Потянулись тихие семейные вечера. Зинка готовила уроки за отдельным небольшим столиком. Сколотил его из свежих сосновых досок отчим. Мать, бойко перебирая стальными, спицами, вязала то варежки, то носки. Реут обычно сидел перед пылающей печуркой, словно согреться никак не мог, чинил старые телефонные аппараты. Изредка мать стеснительно, как бы извиняясь, спрашивала его о прошлом. Он откладывал в сторону отвертку, болтики, гайки. Задумчиво глядел в горловину печки. Блики пламени прыгали на его всегда спокойном лице. Он тихо, не торопясь, отбирая каждое слово, рассказывал о том, как в первые же дни войны попал в плен. Советские войска быстро катились к востоку. С пленными разговор был короток. Своих-то не успевали эвакуировать, а тут еще немцы.

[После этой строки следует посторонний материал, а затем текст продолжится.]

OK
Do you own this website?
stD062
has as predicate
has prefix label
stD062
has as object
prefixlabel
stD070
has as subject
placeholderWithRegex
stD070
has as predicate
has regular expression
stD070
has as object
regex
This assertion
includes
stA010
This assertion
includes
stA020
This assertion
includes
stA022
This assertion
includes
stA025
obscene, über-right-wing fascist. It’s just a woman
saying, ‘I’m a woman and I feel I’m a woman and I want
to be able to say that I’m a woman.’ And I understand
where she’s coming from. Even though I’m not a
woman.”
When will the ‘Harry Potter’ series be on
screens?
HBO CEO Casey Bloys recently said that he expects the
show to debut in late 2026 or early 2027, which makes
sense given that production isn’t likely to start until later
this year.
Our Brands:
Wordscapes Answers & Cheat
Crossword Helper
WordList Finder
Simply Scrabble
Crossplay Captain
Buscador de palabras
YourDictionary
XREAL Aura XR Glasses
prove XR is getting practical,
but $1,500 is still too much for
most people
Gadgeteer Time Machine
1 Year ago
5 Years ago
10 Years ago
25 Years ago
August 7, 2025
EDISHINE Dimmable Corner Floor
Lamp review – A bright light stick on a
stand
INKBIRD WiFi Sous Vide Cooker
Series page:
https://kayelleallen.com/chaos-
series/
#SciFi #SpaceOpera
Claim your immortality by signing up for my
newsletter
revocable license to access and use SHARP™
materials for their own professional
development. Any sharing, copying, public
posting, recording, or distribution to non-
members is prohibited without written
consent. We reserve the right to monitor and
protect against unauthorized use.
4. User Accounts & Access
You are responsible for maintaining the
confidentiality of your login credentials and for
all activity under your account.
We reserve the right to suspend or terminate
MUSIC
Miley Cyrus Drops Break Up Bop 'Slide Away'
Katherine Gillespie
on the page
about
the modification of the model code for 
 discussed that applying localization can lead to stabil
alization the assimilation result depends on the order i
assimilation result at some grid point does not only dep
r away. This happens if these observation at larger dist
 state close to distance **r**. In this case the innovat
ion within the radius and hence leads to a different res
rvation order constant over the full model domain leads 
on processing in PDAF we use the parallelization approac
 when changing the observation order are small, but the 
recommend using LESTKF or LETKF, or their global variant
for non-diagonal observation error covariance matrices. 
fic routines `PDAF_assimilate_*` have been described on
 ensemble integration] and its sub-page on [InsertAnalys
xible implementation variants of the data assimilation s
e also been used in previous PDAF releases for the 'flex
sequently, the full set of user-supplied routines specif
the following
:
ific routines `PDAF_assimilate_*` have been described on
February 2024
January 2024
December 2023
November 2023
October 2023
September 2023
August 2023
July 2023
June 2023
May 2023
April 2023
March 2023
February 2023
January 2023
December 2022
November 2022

— Троих, с кем я был, тут же расстреляли. А меня, как хорошо знающего русский язык, не тронули. Посадили в машину и под конвоем; быстро ретировали в тыл. В дорогу под бомбежку попали. В живых я да шофер остались. Конвойный мой погиб. Отступали мы вместе с русским фронтом, шофер, как встретит часть какую, упрашивает всех: возьмите, мол, немца пленного. Кое-кто отвечал ему: «Щелкни его — и точка, чего возиться», «Не могу, — отвечал он, — велели его доставить куда-то, а куда — я не знаю. Конвоир знал, да погиб».
Наверное, дней через шесть-семь встретился нам артиллерийский майор. Он-то и определил мою дальнейшую судьбу. Несколько месяцев пробыл я в тылу. А потом опять попал на фронт, переводчиком в разведку...
Видно было, как воспоминания жгуче обжигали его сердце, и потому мать редко заговаривала с ним о прошлом. Но она знала уже, что у него до войны была жена и сын, что он в конце сорок пятого узнал о их судьбе. Жена погибла в концлагере, а малолетний сынишка затерялся, жив он или нет, никто не знает.
Как-то Реут, уезжая в командировку в город, взял с собой и Зинку. Они долго ходили по шумным улицам. Обошли много магазинов. Отчим купил себе большею меховую шапку и спиннинг, матери взяли цветастый отрез на платье и вязаную кофту. Зинке — новое дорогое пальто и туфли. Купили целый килограмм ирисок «Золотой ключик» и, довольные, всю дорогу сосали вязкие сладкие конфеты.